MANILA, Philippines–Regulators have further relaxed rules on foreign exchange transactions as part of efforts to make it easier to do business in different currencies in the Philippines.
Authorities this week announced new rules that make transactions easier for exporters and importers, foreign credit card companies and remittance firms, among others.
“The continuing review of foreign exchange regulations is consistent with the… commitment to maintain a safe and sound financial system, a stable forex market, and appropriate monetary policy supportive of sustained and inclusive economic growth,” Bangko Sentral ng Pilipinas Governor Amando M. Tetangco Jr. said.
In a statement, the BSP said it would allow the sale of foreign currencies by banks and other financial institutions without prior BSP approval to settle obligations under intercompany arrangements on trade transactions of local firms with foreign entities.
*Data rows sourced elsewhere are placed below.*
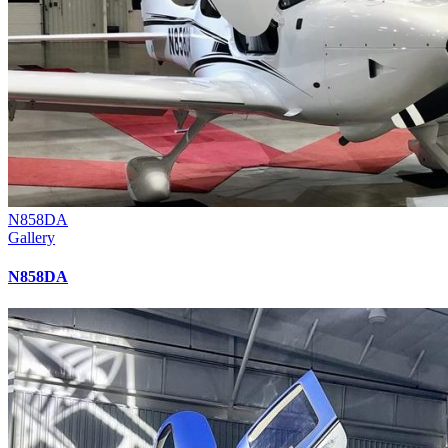
N858DA
Gallery
N858DA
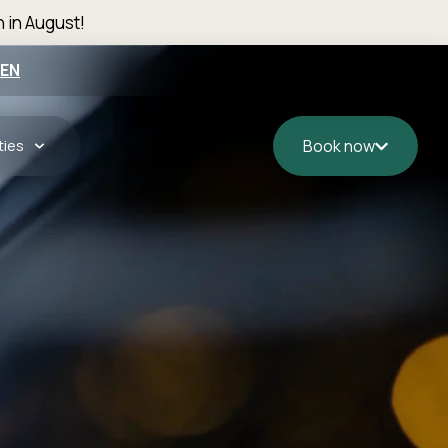
n in August!
EN
ties
Book now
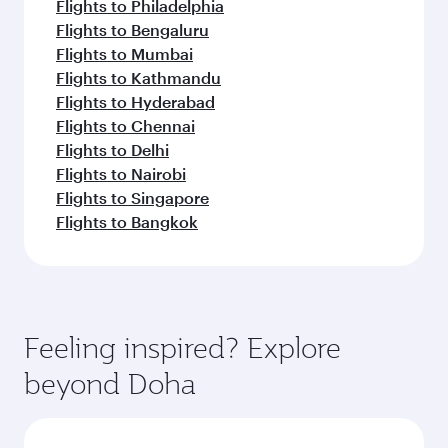
Flights to Philadelphia
Flights to Bengaluru
Flights to Mumbai
Flights to Kathmandu
Flights to Hyderabad
Flights to Chennai
Flights to Delhi
Flights to Nairobi
Flights to Singapore
Flights to Bangkok
Feeling inspired? Explore
beyond Doha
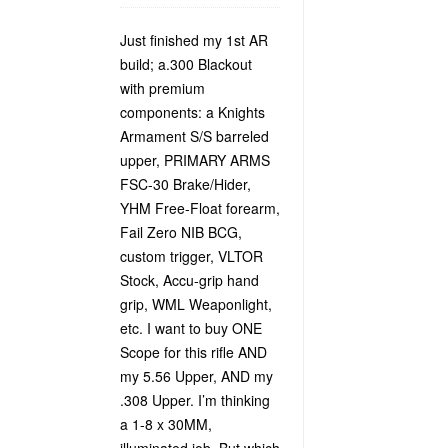
Just finished my 1st AR
build; a.300 Blackout
with premium
components: a Knights
Armament S/S barreled
upper, PRIMARY ARMS
FSC-30 Brake/Hider,
YHM Free-Float forearm,
Fail Zero NIB BCG,
custom trigger, VLTOR
Stock, Accu-grip hand
grip, WML Weaponlight,
etc. I want to buy ONE
Scope for this rifle AND
my 5.56 Upper, AND my
.308 Upper. I’m thinking
a 1-8 x 30MM,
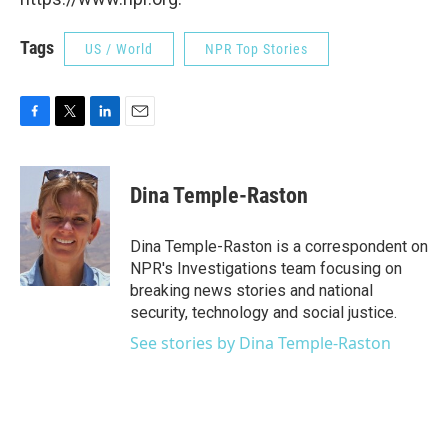
Tags
US / World
NPR Top Stories
F
T
L
E
a
w
i
m
c
i
n
a
e
t
k
i
Dina Temple-Raston
b
t
e
l
o
e
d
o
r
I
Dina Temple-Raston is a correspondent on
k
n
NPR's Investigations team focusing on
breaking news stories and national
security, technology and social justice.
See stories by Dina Temple-Raston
The policy is expected to facilitate legitimate trade transactions and allow the BSP to better capture data on trade transactions through reporting of gross importation, the regulator said.
The BSP said it would also allow the inclusion of payment centers or treasury hubs of corporations as beneficiaries of forex payments and remittances.
This is subject to presentation to the selling institution of supporting documents containing the payment arrangement with the centralized settlement unit.
This is intended to hasten the settlement of transactions among related entities considering current trends involving the use of clearing units such as payment/treasury centers for payments/financial transactions by members of a group of companies.
In the meantime, the BSP said it would also allow the sale of foreign currencies to residents for settlement of their credit card obligations that were billed and payable in foreign currency.
Tetangco said the changes were part of continuing efforts to have an appropriate regulatory framework for foreign exchange transactions.